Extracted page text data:

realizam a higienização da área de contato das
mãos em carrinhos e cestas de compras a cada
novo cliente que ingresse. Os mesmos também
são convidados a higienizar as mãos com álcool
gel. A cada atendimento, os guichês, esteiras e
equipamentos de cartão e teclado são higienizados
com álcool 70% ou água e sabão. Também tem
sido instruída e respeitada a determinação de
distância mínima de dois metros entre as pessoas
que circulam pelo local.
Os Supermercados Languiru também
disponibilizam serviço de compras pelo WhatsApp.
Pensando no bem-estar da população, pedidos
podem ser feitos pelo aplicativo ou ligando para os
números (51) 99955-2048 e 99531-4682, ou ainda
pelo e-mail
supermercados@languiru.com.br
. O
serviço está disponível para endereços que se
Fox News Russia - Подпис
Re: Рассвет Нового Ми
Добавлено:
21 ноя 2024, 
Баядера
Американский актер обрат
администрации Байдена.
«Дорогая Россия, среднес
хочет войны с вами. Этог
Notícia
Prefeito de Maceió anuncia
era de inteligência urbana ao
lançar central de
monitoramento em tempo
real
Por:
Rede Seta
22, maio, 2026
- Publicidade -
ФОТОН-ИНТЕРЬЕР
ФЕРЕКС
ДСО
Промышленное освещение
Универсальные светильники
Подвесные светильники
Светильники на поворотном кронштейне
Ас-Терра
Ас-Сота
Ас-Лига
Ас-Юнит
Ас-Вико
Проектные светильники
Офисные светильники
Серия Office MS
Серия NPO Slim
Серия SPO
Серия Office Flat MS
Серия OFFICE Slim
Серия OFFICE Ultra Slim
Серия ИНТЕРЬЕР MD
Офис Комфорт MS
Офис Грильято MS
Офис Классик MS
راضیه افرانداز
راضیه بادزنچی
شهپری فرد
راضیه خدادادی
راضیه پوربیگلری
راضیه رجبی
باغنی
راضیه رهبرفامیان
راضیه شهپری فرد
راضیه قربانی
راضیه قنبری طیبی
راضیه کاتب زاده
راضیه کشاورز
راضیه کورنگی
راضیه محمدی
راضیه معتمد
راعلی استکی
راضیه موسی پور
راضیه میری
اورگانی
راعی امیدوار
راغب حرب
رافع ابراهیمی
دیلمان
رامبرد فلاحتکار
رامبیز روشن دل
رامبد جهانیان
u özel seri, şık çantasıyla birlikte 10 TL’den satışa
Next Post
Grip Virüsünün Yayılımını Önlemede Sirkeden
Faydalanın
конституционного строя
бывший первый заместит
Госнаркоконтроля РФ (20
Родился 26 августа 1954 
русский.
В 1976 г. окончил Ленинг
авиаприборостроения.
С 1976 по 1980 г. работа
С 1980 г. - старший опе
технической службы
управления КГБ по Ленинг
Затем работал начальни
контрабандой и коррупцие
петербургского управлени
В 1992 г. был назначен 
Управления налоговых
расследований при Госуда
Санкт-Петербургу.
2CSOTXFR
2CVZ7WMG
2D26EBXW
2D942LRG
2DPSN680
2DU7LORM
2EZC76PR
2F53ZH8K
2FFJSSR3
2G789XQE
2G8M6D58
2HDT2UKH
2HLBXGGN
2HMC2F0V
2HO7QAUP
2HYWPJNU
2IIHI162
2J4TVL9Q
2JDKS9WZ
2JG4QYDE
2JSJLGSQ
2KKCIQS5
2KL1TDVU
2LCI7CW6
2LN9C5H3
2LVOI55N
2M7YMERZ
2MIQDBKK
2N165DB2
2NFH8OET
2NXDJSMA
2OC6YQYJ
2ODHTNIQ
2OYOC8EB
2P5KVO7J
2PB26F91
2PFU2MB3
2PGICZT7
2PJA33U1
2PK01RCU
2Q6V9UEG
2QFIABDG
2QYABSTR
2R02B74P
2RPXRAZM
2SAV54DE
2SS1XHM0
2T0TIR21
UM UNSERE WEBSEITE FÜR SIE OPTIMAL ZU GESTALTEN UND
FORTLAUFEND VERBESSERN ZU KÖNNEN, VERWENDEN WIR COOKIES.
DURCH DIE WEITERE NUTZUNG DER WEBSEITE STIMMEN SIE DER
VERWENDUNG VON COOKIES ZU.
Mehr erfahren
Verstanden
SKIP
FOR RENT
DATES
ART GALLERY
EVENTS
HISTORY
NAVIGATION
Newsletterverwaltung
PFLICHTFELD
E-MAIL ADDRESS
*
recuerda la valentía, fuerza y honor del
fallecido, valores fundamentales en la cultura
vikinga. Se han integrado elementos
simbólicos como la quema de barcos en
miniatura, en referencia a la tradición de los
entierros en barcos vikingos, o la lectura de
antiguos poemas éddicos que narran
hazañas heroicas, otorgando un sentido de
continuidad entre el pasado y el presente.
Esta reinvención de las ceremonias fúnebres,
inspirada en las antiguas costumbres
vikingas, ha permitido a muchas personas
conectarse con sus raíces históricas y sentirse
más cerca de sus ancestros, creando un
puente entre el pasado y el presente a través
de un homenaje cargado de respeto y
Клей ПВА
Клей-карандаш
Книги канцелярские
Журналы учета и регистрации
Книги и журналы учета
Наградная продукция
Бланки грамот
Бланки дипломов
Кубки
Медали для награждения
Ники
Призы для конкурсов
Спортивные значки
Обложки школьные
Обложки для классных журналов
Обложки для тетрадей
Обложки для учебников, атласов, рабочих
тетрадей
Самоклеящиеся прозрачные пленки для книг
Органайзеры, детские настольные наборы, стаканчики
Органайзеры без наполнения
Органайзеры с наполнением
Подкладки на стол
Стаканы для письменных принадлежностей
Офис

> **Exercise objective**: Print exactly the line containing "Обложки для учебников, атласов, рабочих" and every line after it through the end of the records above, and nothing else.

> **Solution below**:
Обложки для учебников, атласов, рабочих
тетрадей
Самоклеящиеся прозрачные пленки для книг
Органайзеры, детские настольные наборы, стаканчики
Органайзеры без наполнения
Органайзеры с наполнением
Подкладки на стол
Стаканы для письменных принадлежностей
Офис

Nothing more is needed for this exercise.